Kişilerin inançları, karakterleri, tecrübeleri, kabullenişleri vb, yaşanan korkuların kişide yarattığı etkiyi bile zıttına çevirebilir. Ancak bu çok uzun ve sıkıntılı bir süreç ister. Buna da hayat şartları deriz. Aynı şekilde kişinin mutlu olduğu şeyler, zamanla kişinin aleyhine de işleyebilir. Yani duygular tek başına psikolojiye yön verirse, ilkel toplumlar olarak iradesizce yaşamamız anlamına geleceğinden, insanoğlu gelişmez. Yaşamanın da anlamı olmaz.
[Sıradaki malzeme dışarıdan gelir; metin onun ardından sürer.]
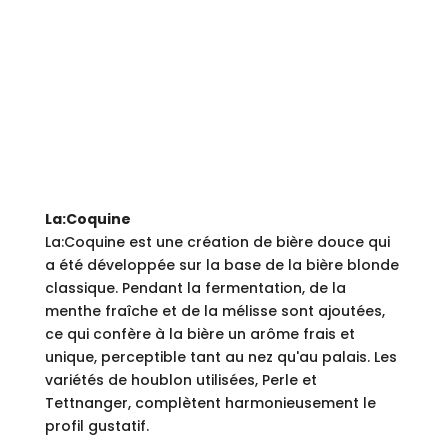
PRODUITS.
La:Coquine
La:Coquine est une création de bière douce qui
a été développée sur la base de la bière blonde
classique. Pendant la fermentation, de la
menthe fraîche et de la mélisse sont ajoutées,
ce qui confère à la bière un arôme frais et
unique, perceptible tant au nez qu'au palais. Les
variétés de houblon utilisées, Perle et
Tettnanger, complètent harmonieusement le
profil gustatif.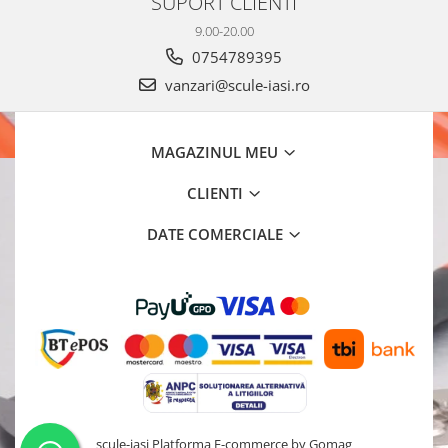
SUPORT CLIENTI
9.00-20.00
0754789395
vanzari@scule-iasi.ro
MAGAZINUL MEU
CLIENTI
DATE COMERCIALE
scule-iasi
Platforma E-commerce by Gomag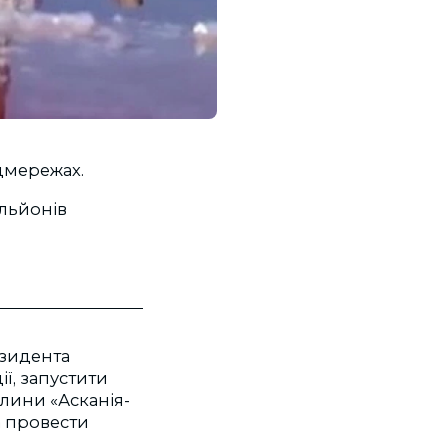
цмережах.
ільйонів
езидента
ї, запустити
лини «Асканія-
а провести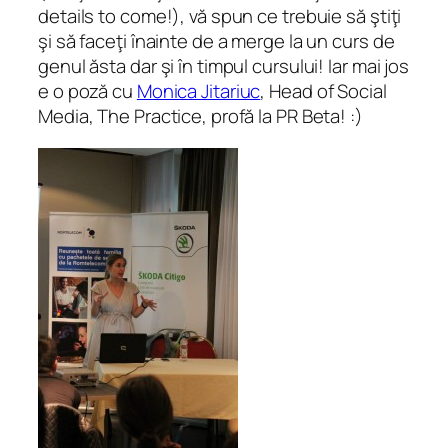
details to come!), vă spun ce trebuie să ştiţi
şi să faceţi înainte de a merge la un curs de
genul ăsta dar şi în timpul cursului! Iar mai jos
e o poză cu
Monica Jitariuc
, Head of Social
Media, The Practice, profă la PR Beta! :)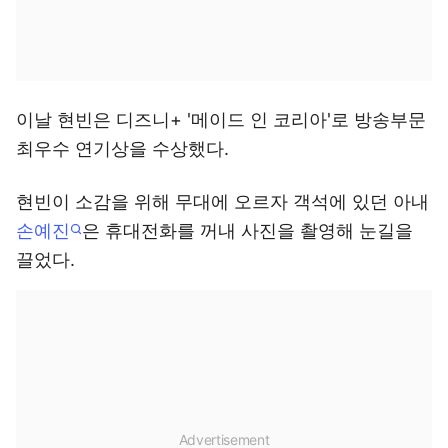
이날 현빈은 디즈니+ '메이드 인 코리아'로 방송부문
최우수 연기상을 수상했다.
현빈이 소감을 위해 무대에 오르자 객석에 있던 아내
손예진
은 휴대전화를 꺼내 사진을 촬영해 눈길을
끌었다.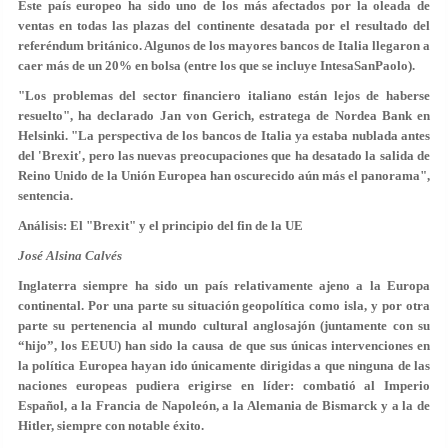
Este país europeo ha sido uno de los más afectados por la oleada de
ventas en todas las plazas del continente desatada por el resultado del
referéndum británico. Algunos de los mayores bancos de Italia llegaron a
caer más de un 20% en bolsa (entre los que se incluye IntesaSanPaolo).
"Los problemas del sector financiero italiano están lejos de haberse
resuelto", ha declarado Jan von Gerich, estratega de Nordea Bank en
Helsinki. "La perspectiva de los bancos de Italia ya estaba nublada antes
del 'Brexit', pero las nuevas preocupaciones que ha desatado la salida de
Reino Unido de la Unión Europea han oscurecido aún más el panorama",
sentencia.
Análisis: El "Brexit" y el principio del fin de la UE
José Alsina Calvés
Inglaterra siempre ha sido un país relativamente ajeno a la Europa
continental. Por una parte su situación geopolítica como isla, y por otra
parte su pertenencia al mundo cultural anglosajón (juntamente con su
“hijo”, los EEUU) han sido la causa de que sus únicas intervenciones en
la política Europea hayan ido únicamente dirigidas a que ninguna de las
naciones europeas pudiera erigirse en líder: combatió al Imperio
Español, a la Francia de Napoleón, a la Alemania de Bismarck y a la de
Hitler, siempre con notable éxito.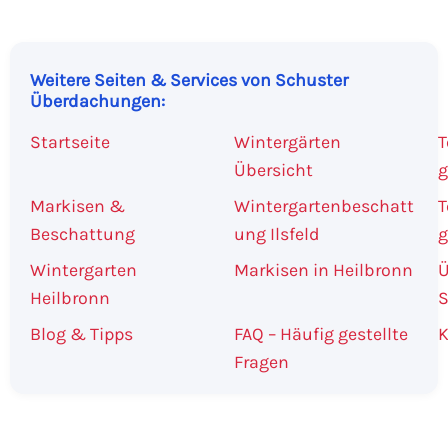
Weitere Seiten & Services von Schuster
Überdachungen:
Startseite
Wintergärten
T
Übersicht
g
Markisen &
Wintergartenbeschatt
T
Beschattung
ung Ilsfeld
g
Wintergarten
Markisen in Heilbronn
Ü
Heilbronn
Blog & Tipps
FAQ – Häufig gestellte
K
Fragen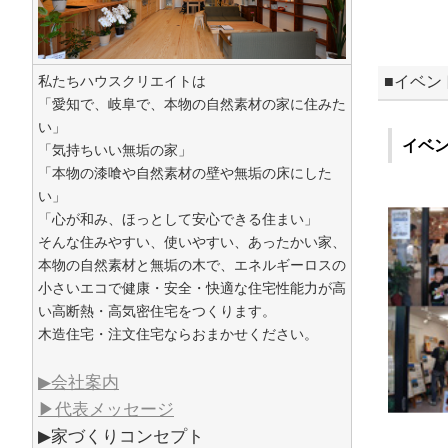
私たちハウスクリエイトは
■イベン
「愛知で、岐阜で、本物の自然素材の家に住みた
い」
イベ
「気持ちいい無垢の家」
「本物の漆喰や自然素材の壁や無垢の床にした
い」
「心が和み、ほっとして安心できる住まい」
そんな住みやすい、使いやすい、あったかい家、
本物の自然素材と無垢の木で、エネルギーロスの
小さいエコで健康・安全・快適な住宅性能力が高
い高断熱・高気密住宅をつくります。
木造住宅・注文住宅ならおまかせください。
▶会社案内
▶代表メッセージ
▶家づくりコンセプト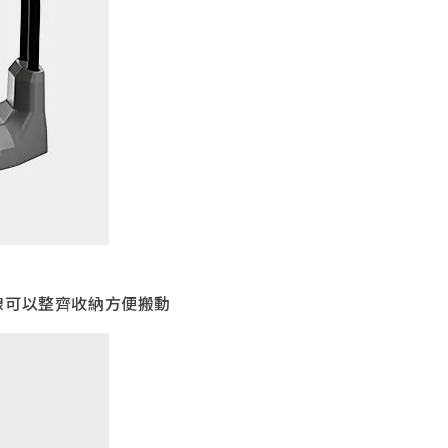
線可以整齊收納方便搬動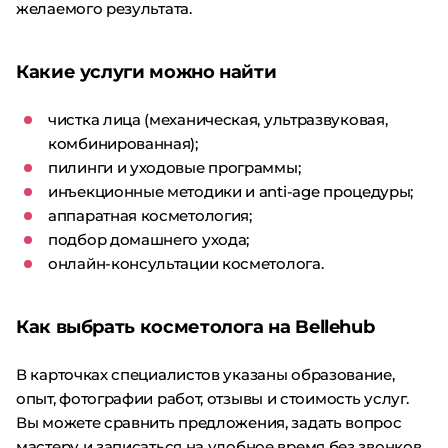
желаемого результата.
Какие услуги можно найти
чистка лица (механическая, ультразвуковая,
комбинированная);
пилинги и уходовые программы;
инъекционные методики и anti-age процедуры;
аппаратная косметология;
подбор домашнего ухода;
онлайн-консультации косметолога.
Как выбрать косметолога на Bellehub
В карточках специалистов указаны образование,
опыт, фотографии работ, отзывы и стоимость услуг.
Вы можете сравнить предложения, задать вопрос
мастеру и записаться на удобное время без звонков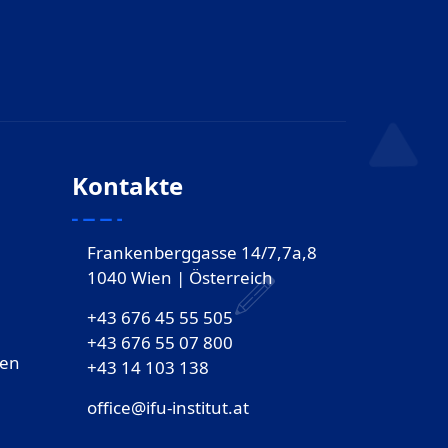
Kontakte
Frankenberggasse 14/7,7a,8
1040 Wien | Österreich
+43 676 45 55 505
+43 676 55 07 800
gen
‎+43 14 103 138
office@ifu-institut.at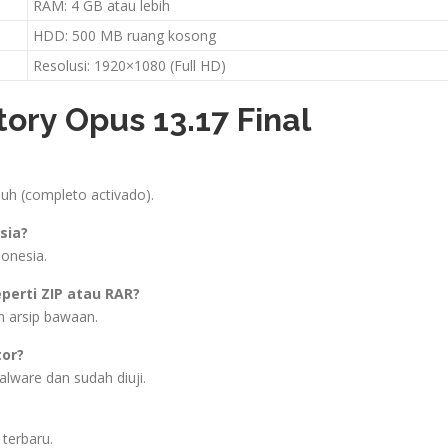
RAM: 4 GB atau lebih
HDD: 500 MB ruang kosong
Resolusi: 1920×1080 (Full HD)
ory Opus 13.17 Final
nuh (completo activado).
sia?
onesia.
eperti ZIP atau RAR?
n arsip bawaan.
or?
ware dan sudah diuji.
terbaru.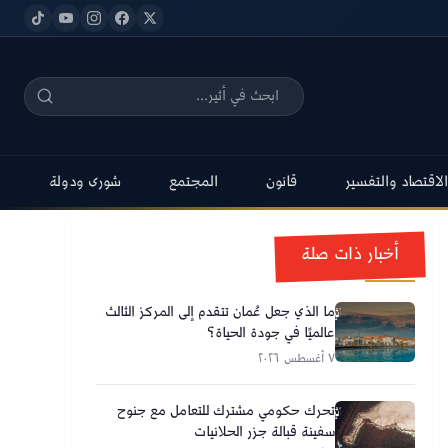
الاقتصاد والتفسير
قانون
المجتمع
شورى ودولة
أخبار ذات صلة
ما الذي جعل عُمان تتقدم إلى المركز الثالث
عالميًا في جودة الحياة؟
٧ أغسطس ٢٠٢٦
تحرك حكومي مشترك للتعامل مع جنوح
سفينة قبالة جزر الحلانيات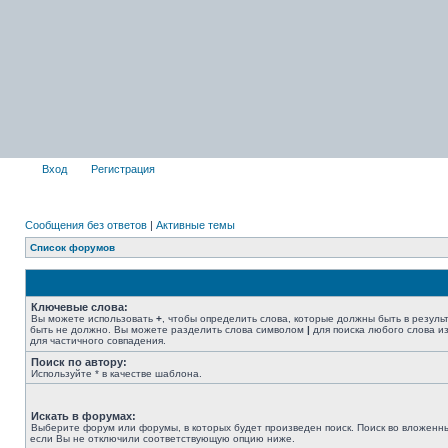
Вход
Регистрация
Сообщения без ответов
|
Активные темы
Список форумов
Ключевые слова:
Вы можете использовать
+
, чтобы определить слова, которые должны быть в резуль
быть не должно. Вы можете разделить слова символом
|
для поиска любого слова из
для частичного совпадения.
Поиск по автору:
Используйте * в качестве шаблона.
Искать в форумах:
Выберите форум или форумы, в которых будет произведен поиск. Поиск во вложенн
если Вы не отключили соответствующую опцию ниже.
Kişi için duyguların tanımları değişir, hatta kullandığımız sözlerin anlamları bile değişir farkındalık arttıkça. Duygular, düşünceye hizmet etmelidir diye bir iddiam yok. Ancak bunlar senkronlu çalışmalıdır. Tıpkı bağlı olarak çalışan kasnaklar gibi. Duygu ve düşünceler arasındaki bütünlük de kanımca tecrübesiz, ilimsiz, sistemsiz olmaz.
Duygu ve düşüncelerin bitmeyen savaşı ve "duyguları kontrol etmeye çalışma" çabaları geçmişten bugüne edebiyattan sanata, hayata her alanda izler barındırır. Ancak insan için önemli olan bastırma değildir. Gönül rızasıdır. Kişi neye inanırsa inansın, gönül rızasıyla inanmalı. Gönlü kabul etmeyen şeyler varsa hayatında, bunların nedenini araştırmalı ve kabullenme/değiştirme yolunda adımlar atmalıdır. Ancak öğrenmenin sonu olmadığını, "oldum" deme lüksünün olmayacağını kabul edebilmelidir. Gönlü buna razı olursa, öğreneceği şeylerle ilgili kanaatleri ve görüşü daha net olacaktır. Duygularla düşünceler çatışmamalı mıdır? Çatışabilir. Ancak sonunda barış mutlaka olmalıdır. İlimle ve tecrübeyle şekil verilmedikçe, duyguların gönül rızası olmadan bastırılması, yaşanmamış tecrübelerden dolayı kişiyi kemiren soru işaretleri olarak kalacaktır. Bu, uyumu değil, uyumsuzluğu ve çatışmayı şiddetlendirecektir.